◆ What is expected:
In the data below, one line contains "Virginia Citizens Defense" and a later one contains "community closer in goodness.". Print both, with every line between them, exactly and alone.

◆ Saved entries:
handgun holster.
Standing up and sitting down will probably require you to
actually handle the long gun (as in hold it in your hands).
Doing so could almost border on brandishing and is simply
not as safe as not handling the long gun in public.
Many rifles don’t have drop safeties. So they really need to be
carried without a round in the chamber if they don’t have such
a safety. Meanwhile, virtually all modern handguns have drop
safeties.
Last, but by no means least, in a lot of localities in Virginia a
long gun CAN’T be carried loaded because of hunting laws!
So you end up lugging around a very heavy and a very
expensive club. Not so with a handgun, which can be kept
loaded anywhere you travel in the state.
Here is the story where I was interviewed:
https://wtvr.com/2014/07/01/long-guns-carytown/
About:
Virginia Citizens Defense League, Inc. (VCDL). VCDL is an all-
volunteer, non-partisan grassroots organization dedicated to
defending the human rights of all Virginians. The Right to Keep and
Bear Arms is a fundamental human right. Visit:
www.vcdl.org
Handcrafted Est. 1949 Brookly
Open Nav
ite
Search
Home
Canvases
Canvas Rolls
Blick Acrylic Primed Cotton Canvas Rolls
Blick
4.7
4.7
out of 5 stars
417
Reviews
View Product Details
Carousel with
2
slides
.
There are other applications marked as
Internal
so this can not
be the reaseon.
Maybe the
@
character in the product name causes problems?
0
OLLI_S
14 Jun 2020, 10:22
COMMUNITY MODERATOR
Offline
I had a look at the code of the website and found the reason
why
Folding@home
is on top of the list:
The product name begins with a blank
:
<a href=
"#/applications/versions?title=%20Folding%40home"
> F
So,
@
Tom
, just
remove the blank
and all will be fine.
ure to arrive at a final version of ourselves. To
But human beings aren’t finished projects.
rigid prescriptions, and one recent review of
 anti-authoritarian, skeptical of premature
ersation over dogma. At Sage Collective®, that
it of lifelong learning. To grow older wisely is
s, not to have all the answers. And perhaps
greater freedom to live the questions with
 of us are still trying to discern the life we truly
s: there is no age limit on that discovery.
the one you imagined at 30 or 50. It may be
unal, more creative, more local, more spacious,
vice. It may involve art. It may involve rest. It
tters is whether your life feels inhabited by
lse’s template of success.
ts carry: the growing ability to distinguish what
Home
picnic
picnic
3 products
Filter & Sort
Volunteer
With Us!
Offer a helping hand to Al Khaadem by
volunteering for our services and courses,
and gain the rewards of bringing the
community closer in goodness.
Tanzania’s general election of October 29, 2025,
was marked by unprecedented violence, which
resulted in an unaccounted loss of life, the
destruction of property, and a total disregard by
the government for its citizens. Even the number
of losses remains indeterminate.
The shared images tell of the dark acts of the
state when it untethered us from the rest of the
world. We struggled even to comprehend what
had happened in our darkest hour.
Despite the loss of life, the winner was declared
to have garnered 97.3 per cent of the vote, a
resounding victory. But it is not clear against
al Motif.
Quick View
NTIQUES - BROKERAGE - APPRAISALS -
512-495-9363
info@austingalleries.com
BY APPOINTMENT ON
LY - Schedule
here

◆ Exercise result:
Virginia Citizens Defense League, Inc. (VCDL). VCDL is an all-
volunteer, non-partisan grassroots organization dedicated to
defending the human rights of all Virginians. The Right to Keep and
Bear Arms is a fundamental human right. Visit:
www.vcdl.org
Handcrafted Est. 1949 Brookly
Open Nav
ite
Search
Home
Canvases
Canvas Rolls
Blick Acrylic Primed Cotton Canvas Rolls
Blick
4.7
4.7
out of 5 stars
417
Reviews
View Product Details
Carousel with
2
slides
.
There are other applications marked as
Internal
so this can not
be the reaseon.
Maybe the
@
character in the product name causes problems?
0
OLLI_S
14 Jun 2020, 10:22
COMMUNITY MODERATOR
Offline
I had a look at the code of the website and found the reason
why
Folding@home
is on top of the list:
The product name begins with a blank
:
<a href=
"#/applications/versions?title=%20Folding%40home"
> F
So,
@
Tom
, just
remove the blank
and all will be fine.
ure to arrive at a final version of ourselves. To
But human beings aren’t finished projects.
rigid prescriptions, and one recent review of
 anti-authoritarian, skeptical of premature
ersation over dogma. At Sage Collective®, that
it of lifelong learning. To grow older wisely is
s, not to have all the answers. And perhaps
greater freedom to live the questions with
 of us are still trying to discern the life we truly
s: there is no age limit on that discovery.
the one you imagined at 30 or 50. It may be
unal, more creative, more local, more spacious,
vice. It may involve art. It may involve rest. It
tters is whether your life feels inhabited by
lse’s template of success.
ts carry: the growing ability to distinguish what
Home
picnic
picnic
3 products
Filter & Sort
Volunteer
With Us!
Offer a helping hand to Al Khaadem by
volunteering for our services and courses,
and gain the rewards of bringing the
community closer in goodness.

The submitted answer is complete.